Bharath Ramsundar: [00:35:23] That’s a really, really good question. I don’t know for sure at all. I think this is such a complicated question that all of these could come about. I suspect that if you look at say web development as an example. So I think that in one way, the number of web developers has skyrocketed. People use Squarespace or similar tools all over the world to make new websites. And you could argue you are a web developer if you’ve built a website on Squarespace. At the same time, the skilled web development market I think has gone in two directions. You have the very high end folks who are building these ultra sophisticated stacks. Yeah, of course they’re around. They are probably getting paid multiples of what they were getting paid before. But I think the city basic website together market has vanished.

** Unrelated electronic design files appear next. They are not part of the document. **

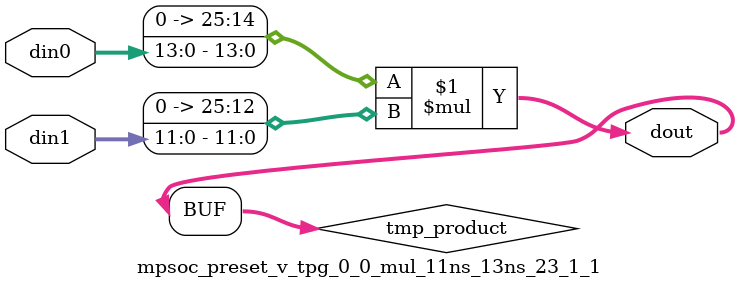
<source format=v>

`timescale 1 ns / 1 ps

  module mpsoc_preset_v_tpg_0_0_mul_11ns_13ns_23_1_1(din0, din1, dout);
parameter ID = 1;
parameter NUM_STAGE = 0;
parameter din0_WIDTH = 14;
parameter din1_WIDTH = 12;
parameter dout_WIDTH = 26;

input [din0_WIDTH - 1 : 0] din0; 
input [din1_WIDTH - 1 : 0] din1; 
output [dout_WIDTH - 1 : 0] dout;

wire signed [dout_WIDTH - 1 : 0] tmp_product;










assign tmp_product = $signed({1'b0, din0}) * $signed({1'b0, din1});











assign dout = tmp_product;







endmodule

</source>
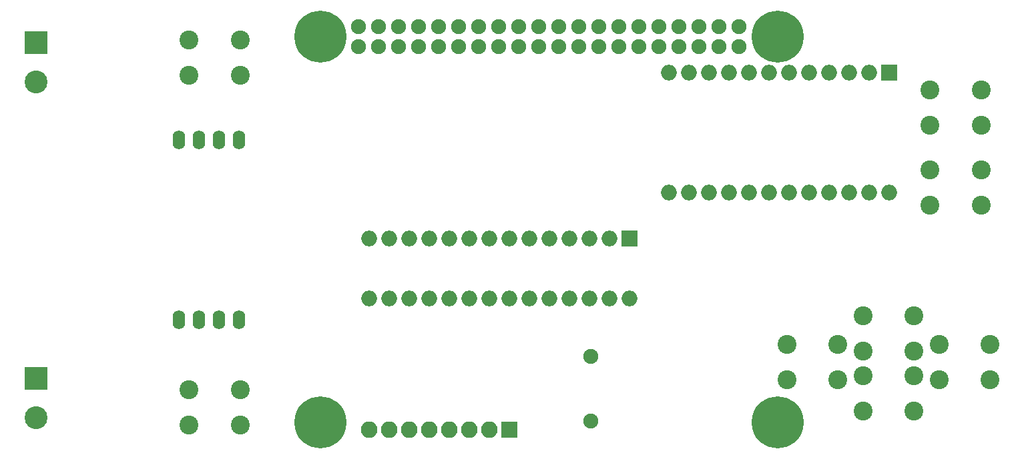
<source format=gbr>
G04 #@! TF.FileFunction,Soldermask,Bot*
%FSLAX46Y46*%
G04 Gerber Fmt 4.6, Leading zero omitted, Abs format (unit mm)*
G04 Created by KiCad (PCBNEW 4.0.6) date 07/08/17 15:03:49*
%MOMM*%
%LPD*%
G01*
G04 APERTURE LIST*
%ADD10C,0.100000*%
%ADD11R,2.000000X2.000000*%
%ADD12O,2.000000X2.000000*%
%ADD13O,1.600000X2.400000*%
%ADD14O,1.900000X1.900000*%
%ADD15C,6.600000*%
%ADD16R,2.100000X2.100000*%
%ADD17O,2.100000X2.100000*%
%ADD18R,2.900000X2.900000*%
%ADD19C,2.900000*%
%ADD20C,2.400000*%
G04 APERTURE END LIST*
D10*
D11*
X191643000Y-109601000D03*
D12*
X163703000Y-124841000D03*
X189103000Y-109601000D03*
X166243000Y-124841000D03*
X186563000Y-109601000D03*
X168783000Y-124841000D03*
X184023000Y-109601000D03*
X171323000Y-124841000D03*
X181483000Y-109601000D03*
X173863000Y-124841000D03*
X178943000Y-109601000D03*
X176403000Y-124841000D03*
X176403000Y-109601000D03*
X178943000Y-124841000D03*
X173863000Y-109601000D03*
X181483000Y-124841000D03*
X171323000Y-109601000D03*
X184023000Y-124841000D03*
X168783000Y-109601000D03*
X186563000Y-124841000D03*
X166243000Y-109601000D03*
X189103000Y-124841000D03*
X163703000Y-109601000D03*
X191643000Y-124841000D03*
D13*
X109220000Y-140970000D03*
X109220000Y-118110000D03*
X106680000Y-140970000D03*
X106680000Y-118110000D03*
X104140000Y-140970000D03*
X104140000Y-118110000D03*
X101600000Y-140970000D03*
X101600000Y-118110000D03*
D14*
X124371100Y-106273600D03*
X124371100Y-103733600D03*
X126911100Y-106273600D03*
X126911100Y-103733600D03*
X129451100Y-106273600D03*
X129451100Y-103733600D03*
X131991100Y-106273600D03*
X131991100Y-103733600D03*
X134531100Y-106273600D03*
X134531100Y-103733600D03*
X137071100Y-106273600D03*
X137071100Y-103733600D03*
X139611100Y-106273600D03*
X139611100Y-103733600D03*
X142151100Y-106273600D03*
X142151100Y-103733600D03*
X144691100Y-106273600D03*
X144691100Y-103733600D03*
X147231100Y-106273600D03*
X147231100Y-103733600D03*
X149771100Y-106273600D03*
X149771100Y-103733600D03*
X152311100Y-106273600D03*
X152311100Y-103733600D03*
X154851100Y-106273600D03*
X154851100Y-103733600D03*
X157391100Y-106273600D03*
X157391100Y-103733600D03*
X159931100Y-106273600D03*
X159931100Y-103733600D03*
X162471100Y-106273600D03*
X162471100Y-103733600D03*
X165011100Y-106273600D03*
X165011100Y-103733600D03*
X167551100Y-106273600D03*
X167551100Y-103733600D03*
X170091100Y-106273600D03*
X170091100Y-103733600D03*
X172631100Y-106273600D03*
X172631100Y-103733600D03*
D15*
X177501100Y-105003600D03*
X119501100Y-105003600D03*
X119501100Y-154003600D03*
X177501100Y-154003600D03*
D16*
X143510000Y-154940000D03*
D17*
X140970000Y-154940000D03*
X138430000Y-154940000D03*
X135890000Y-154940000D03*
X133350000Y-154940000D03*
X130810000Y-154940000D03*
X128270000Y-154940000D03*
X125730000Y-154940000D03*
D18*
X83439000Y-148463000D03*
D19*
X83439000Y-153463000D03*
D18*
X83439000Y-105791000D03*
D19*
X83439000Y-110791000D03*
D20*
X196850000Y-116260000D03*
X196850000Y-111760000D03*
X203350000Y-116260000D03*
X203350000Y-111760000D03*
X196850000Y-126420000D03*
X196850000Y-121920000D03*
X203350000Y-126420000D03*
X203350000Y-121920000D03*
X102870000Y-109910000D03*
X102870000Y-105410000D03*
X109370000Y-109910000D03*
X109370000Y-105410000D03*
X197993000Y-148645000D03*
X197993000Y-144145000D03*
X204493000Y-148645000D03*
X204493000Y-144145000D03*
X188341000Y-152582000D03*
X188341000Y-148082000D03*
X194841000Y-152582000D03*
X194841000Y-148082000D03*
X188341000Y-144962000D03*
X188341000Y-140462000D03*
X194841000Y-144962000D03*
X194841000Y-140462000D03*
X178689000Y-148645000D03*
X178689000Y-144145000D03*
X185189000Y-148645000D03*
X185189000Y-144145000D03*
X102870000Y-154360000D03*
X102870000Y-149860000D03*
X109370000Y-154360000D03*
X109370000Y-149860000D03*
D14*
X153797000Y-145633000D03*
X153797000Y-153833000D03*
D11*
X158750000Y-130683000D03*
D12*
X125730000Y-138303000D03*
X156210000Y-130683000D03*
X128270000Y-138303000D03*
X153670000Y-130683000D03*
X130810000Y-138303000D03*
X151130000Y-130683000D03*
X133350000Y-138303000D03*
X148590000Y-130683000D03*
X135890000Y-138303000D03*
X146050000Y-130683000D03*
X138430000Y-138303000D03*
X143510000Y-130683000D03*
X140970000Y-138303000D03*
X140970000Y-130683000D03*
X143510000Y-138303000D03*
X138430000Y-130683000D03*
X146050000Y-138303000D03*
X135890000Y-130683000D03*
X148590000Y-138303000D03*
X133350000Y-130683000D03*
X151130000Y-138303000D03*
X130810000Y-130683000D03*
X153670000Y-138303000D03*
X128270000Y-130683000D03*
X156210000Y-138303000D03*
X125730000Y-130683000D03*
X158750000Y-138303000D03*
M02*

</source>
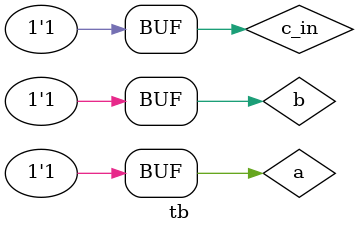
<source format=sv>
module tb;
  reg a , b , c_in;
  wire sum , c_out;
  FullAdder uut1(.a(a) , .b(b) , .c_in(c_in) , .sum(sum) , .c_out(c_out));
  initial begin
    a = 0 ; b = 0 ; c_in = 0;
    #10;
    a = 0 ; b = 0 ; c_in = 1;
    #10;
    a = 0 ; b = 1 ; c_in = 0;
    #10;
    a = 0 ; b = 1 ; c_in = 1;
    #10;
    a = 1 ; b = 0 ; c_in = 0;
    #10;
    a = 1 ; b = 0 ; c_in = 1;
    #10;
    a = 1 ; b = 1 ; c_in = 0;
    #10;
    a = 1 ; b = 1 ; c_in = 1;
    #10;
  end
  initial begin
    $monitor("a = %0d \t b = %0d \t c_in = %0d \ t sum = %0d \t c_out = %0d" , a , b , c_in , sum , c_out);
  end
endmodule

</source>
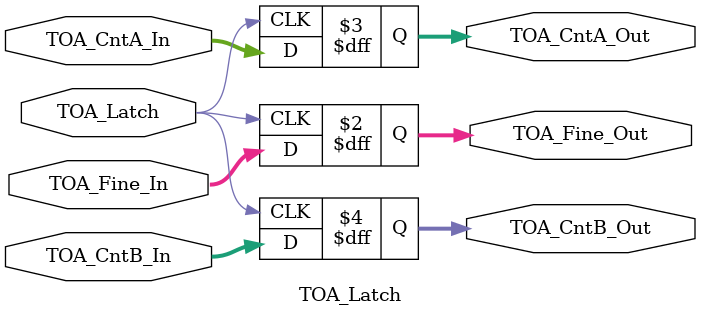
<source format=v>
/**
 *
 *  file: TOT_fineEncoder_core.v
 *
 *  TOT_fineEncoder_core
 *  Encode the fine phase from 21 bits therometer code to 5 bits binary code
 *
 *  History:
 *  2020/05/1 Wei Zhang	 : Create and verified ETROC2 TDC
 **/
`timescale 1ns/1ps

module TOA_Latch(
	input TOA_Latch,						// TOA data latch clock
	input [62:0] TOA_Fine_In,				// TOA fine phase data input 
	input [2:0] TOA_CntA_In,				// TOA ripple counter A data input
	input [2:0] TOA_CntB_In,				// TOA ripple counter B data input
	output reg [62:0] TOA_Fine_Out,			// TOA fine phase data output
	output reg [2:0] TOA_CntA_Out,			// TOA ripple counter A data output
	output reg [2:0] TOA_CntB_Out			// TOA ripple counter B data output
);

always @(posedge TOA_Latch)
begin
	TOA_Fine_Out <= TOA_Fine_In;
	TOA_CntA_Out <= TOA_CntA_In;
	TOA_CntB_Out <= TOA_CntB_In;
end

endmodule


</source>
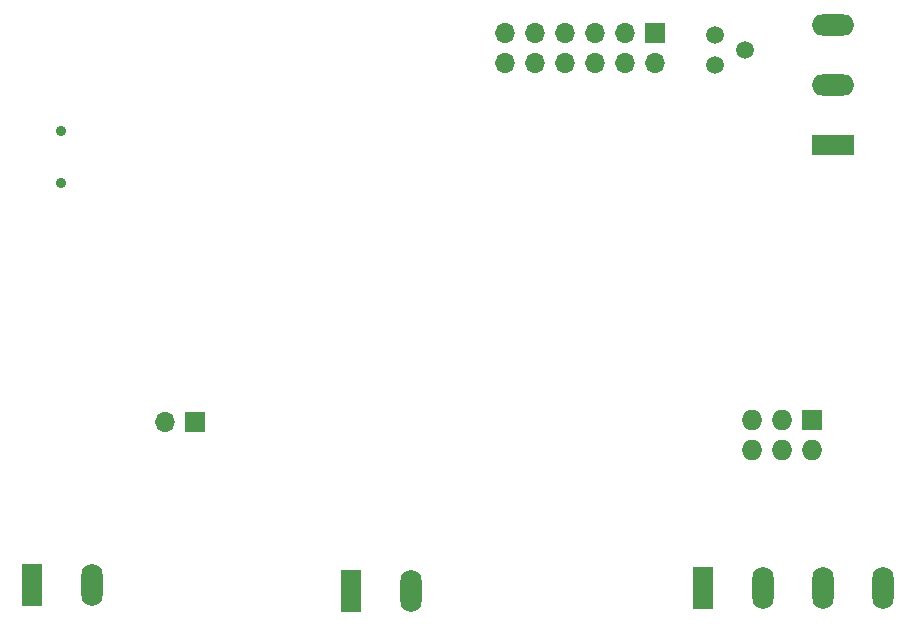
<source format=gbr>
G04 #@! TF.FileFunction,Soldermask,Bot*
%FSLAX46Y46*%
G04 Gerber Fmt 4.6, Leading zero omitted, Abs format (unit mm)*
G04 Created by KiCad (PCBNEW 4.0.5) date 02/17/17 11:47:38*
%MOMM*%
%LPD*%
G01*
G04 APERTURE LIST*
%ADD10C,0.100000*%
%ADD11C,1.500000*%
%ADD12R,3.600000X1.800000*%
%ADD13O,3.600000X1.800000*%
%ADD14R,1.800000X3.600000*%
%ADD15O,1.800000X3.600000*%
%ADD16R,1.727200X1.727200*%
%ADD17O,1.727200X1.727200*%
%ADD18R,1.700000X1.700000*%
%ADD19O,1.700000X1.700000*%
%ADD20C,0.900000*%
G04 APERTURE END LIST*
D10*
D11*
X155540000Y-67000000D03*
X153000000Y-68270000D03*
X153000000Y-65730000D03*
D12*
X163000000Y-75000000D03*
D13*
X163000000Y-69920000D03*
X163000000Y-64840000D03*
D14*
X152000000Y-112500000D03*
D15*
X157080000Y-112500000D03*
X162160000Y-112500000D03*
X167240000Y-112500000D03*
D14*
X95250000Y-112250000D03*
D15*
X100330000Y-112250000D03*
D14*
X122250000Y-112750000D03*
D15*
X127330000Y-112750000D03*
D16*
X161250000Y-98250000D03*
D17*
X161250000Y-100790000D03*
X158710000Y-98250000D03*
X158710000Y-100790000D03*
X156170000Y-98250000D03*
X156170000Y-100790000D03*
D18*
X109000000Y-98500000D03*
D19*
X106460000Y-98500000D03*
D20*
X97700000Y-73800000D03*
X97700000Y-78200000D03*
D18*
X148000000Y-65500000D03*
D19*
X148000000Y-68040000D03*
X145460000Y-65500000D03*
X145460000Y-68040000D03*
X142920000Y-65500000D03*
X142920000Y-68040000D03*
X140380000Y-65500000D03*
X140380000Y-68040000D03*
X137840000Y-65500000D03*
X137840000Y-68040000D03*
X135300000Y-65500000D03*
X135300000Y-68040000D03*
M02*

</source>
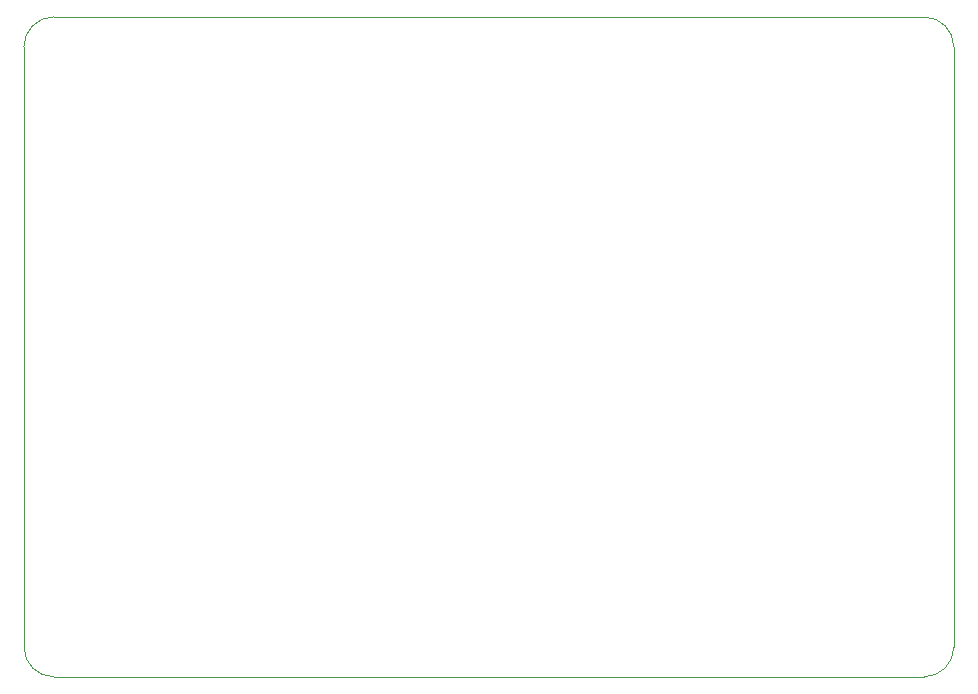
<source format=gbr>
%TF.GenerationSoftware,KiCad,Pcbnew,6.0.2+dfsg-1*%
%TF.CreationDate,2023-01-22T10:21:04-05:00*%
%TF.ProjectId,dragon-light-panel,64726167-6f6e-42d6-9c69-6768742d7061,rev?*%
%TF.SameCoordinates,Original*%
%TF.FileFunction,Profile,NP*%
%FSLAX46Y46*%
G04 Gerber Fmt 4.6, Leading zero omitted, Abs format (unit mm)*
G04 Created by KiCad (PCBNEW 6.0.2+dfsg-1) date 2023-01-22 10:21:04*
%MOMM*%
%LPD*%
G01*
G04 APERTURE LIST*
%TA.AperFunction,Profile*%
%ADD10C,0.100000*%
%TD*%
G04 APERTURE END LIST*
D10*
X53340000Y-38100000D02*
G75*
G03*
X50800000Y-40640000I1J-2540001D01*
G01*
X50800000Y-91440000D02*
G75*
G03*
X53340000Y-93980000I2540001J1D01*
G01*
X50800000Y-91440000D02*
X50800000Y-40640000D01*
X129540000Y-91440000D02*
X129540000Y-40640000D01*
X129540000Y-40640000D02*
G75*
G03*
X127000000Y-38100000I-2540001J-1D01*
G01*
X127000000Y-93980000D02*
G75*
G03*
X129540000Y-91440000I-1J2540001D01*
G01*
X53340000Y-93980000D02*
X127000000Y-93980000D01*
X53340000Y-38100000D02*
X127000000Y-38100000D01*
M02*

</source>
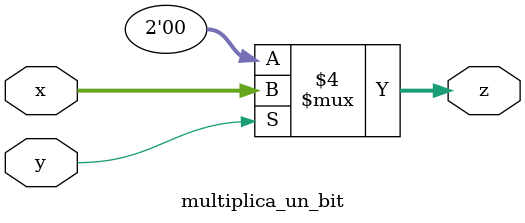
<source format=sv>
module multiplica_un_bit (
        input logic [1:0]   x,  //2 bits
        input logic         y,  //1 bit
        output logic [1:0]  z  //2 bits
    );

    always_comb begin 
        if(y==0) begin
            z = 2'b00;
        end else begin 
            z = x;
        end
    end

    /*always_comb begin
        z[0] =  y & x[0];
        z[1] =  y & x[1];
    end*/

endmodule
</source>
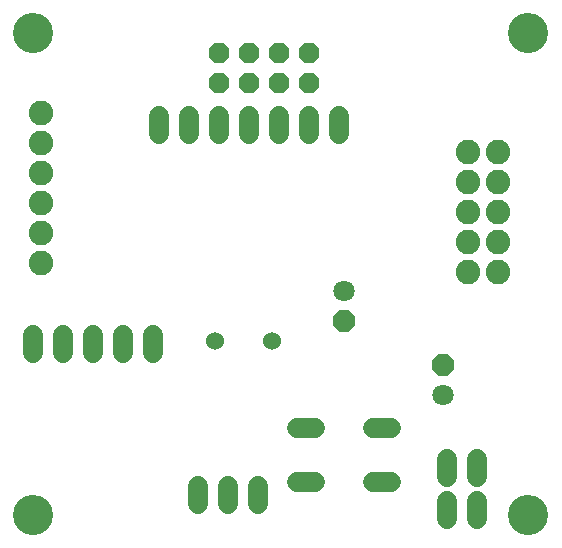
<source format=gbs>
G75*
%MOIN*%
%OFA0B0*%
%FSLAX25Y25*%
%IPPOS*%
%LPD*%
%AMOC8*
5,1,8,0,0,1.08239X$1,22.5*
%
%ADD10C,0.13398*%
%ADD11C,0.06000*%
%ADD12C,0.06800*%
%ADD13C,0.08200*%
%ADD14OC8,0.07100*%
%ADD15C,0.07100*%
%ADD16OC8,0.06800*%
D10*
X0021478Y0013367D03*
X0186478Y0013367D03*
X0186478Y0173867D03*
X0021478Y0173867D03*
D11*
X0081978Y0071367D03*
X0100978Y0071367D03*
D12*
X0109178Y0042267D02*
X0115178Y0042267D01*
X0115178Y0024467D02*
X0109178Y0024467D01*
X0096478Y0022867D02*
X0096478Y0016867D01*
X0086478Y0016867D02*
X0086478Y0022867D01*
X0076478Y0022867D02*
X0076478Y0016867D01*
X0061478Y0067367D02*
X0061478Y0073367D01*
X0051478Y0073367D02*
X0051478Y0067367D01*
X0041478Y0067367D02*
X0041478Y0073367D01*
X0031478Y0073367D02*
X0031478Y0067367D01*
X0021478Y0067367D02*
X0021478Y0073367D01*
X0063478Y0140367D02*
X0063478Y0146367D01*
X0073478Y0146367D02*
X0073478Y0140367D01*
X0083478Y0140367D02*
X0083478Y0146367D01*
X0093478Y0146367D02*
X0093478Y0140367D01*
X0103478Y0140367D02*
X0103478Y0146367D01*
X0113478Y0146367D02*
X0113478Y0140367D01*
X0123478Y0140367D02*
X0123478Y0146367D01*
X0134778Y0042267D02*
X0140778Y0042267D01*
X0140778Y0024467D02*
X0134778Y0024467D01*
X0159478Y0025867D02*
X0159478Y0031867D01*
X0169478Y0031867D02*
X0169478Y0025867D01*
X0169478Y0017867D02*
X0169478Y0011867D01*
X0159478Y0011867D02*
X0159478Y0017867D01*
D13*
X0166478Y0094367D03*
X0166478Y0104367D03*
X0176478Y0104367D03*
X0176478Y0094367D03*
X0176478Y0114367D03*
X0166478Y0114367D03*
X0166478Y0124367D03*
X0176478Y0124367D03*
X0176478Y0134367D03*
X0166478Y0134367D03*
X0023978Y0137367D03*
X0023978Y0127367D03*
X0023978Y0117367D03*
X0023978Y0107367D03*
X0023978Y0097367D03*
X0023978Y0147367D03*
D14*
X0124978Y0077867D03*
X0157978Y0063367D03*
D15*
X0157978Y0053367D03*
X0124978Y0087867D03*
D16*
X0113478Y0157367D03*
X0103478Y0157367D03*
X0093478Y0157367D03*
X0083478Y0157367D03*
X0083478Y0167367D03*
X0093478Y0167367D03*
X0103478Y0167367D03*
X0113478Y0167367D03*
M02*

</source>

And it’s so easy with no code or do it yourself tools now that as a new entrepreneur together Deep Forest Sciences basic website on Squarespace and we have a new website that we’re actually building as a custom app. But the Squarespace is good enough for us for getting something up. Similarly, I think for a lot of development applications, we’ll see a similar bifurcation.
Bharath Ramsundar: [00:36:35] I think the current market will be automated out. You’ll have the up skills market where, yeah, it’s going to be very, very lucrative. In one sense, the number of AI developers I think is going to just dramatically increase. But if in the future you say, Hey Siri, can you put together a basic website for me and Siri does it, are you an AI developer? Yeah, in some sense you are. You’ve figured out how to interface with an AI and make it do useful things for you. But that market of the person who would do that right now, either they’ve turned into the Siri developer themselves so to speak, and they’ve upskilled themselves in another option. They’ve decided let’s just use my skills to build out a business, which I think a lot of technical folks increasingly do. I can see both these, but again I should put an asterisk on on these claims in that. I only have one limited view into this very, very broad ecosystem. So I am as ignorant as anyone in terms of who knows what all the dynamics that are happening. It’s such a complicated industry. There are so many things going on, so we’ll have to wait and see.
Grant Belgard: [00:37:37] I think it’ll be a really interesting decade.
Bharath Ramsundar: [00:37:39] Yeah, computer science, I think it’s one of these fields just reinvents itself like all the time. So I think that this is probably a very natural part of the process that’s been going on since the 50s.
Grant Belgard: [00:37:48] Thank you so much for joining us. It has been fun.
Bharath Ramsundar: [00:37:48] Thank you for having me on.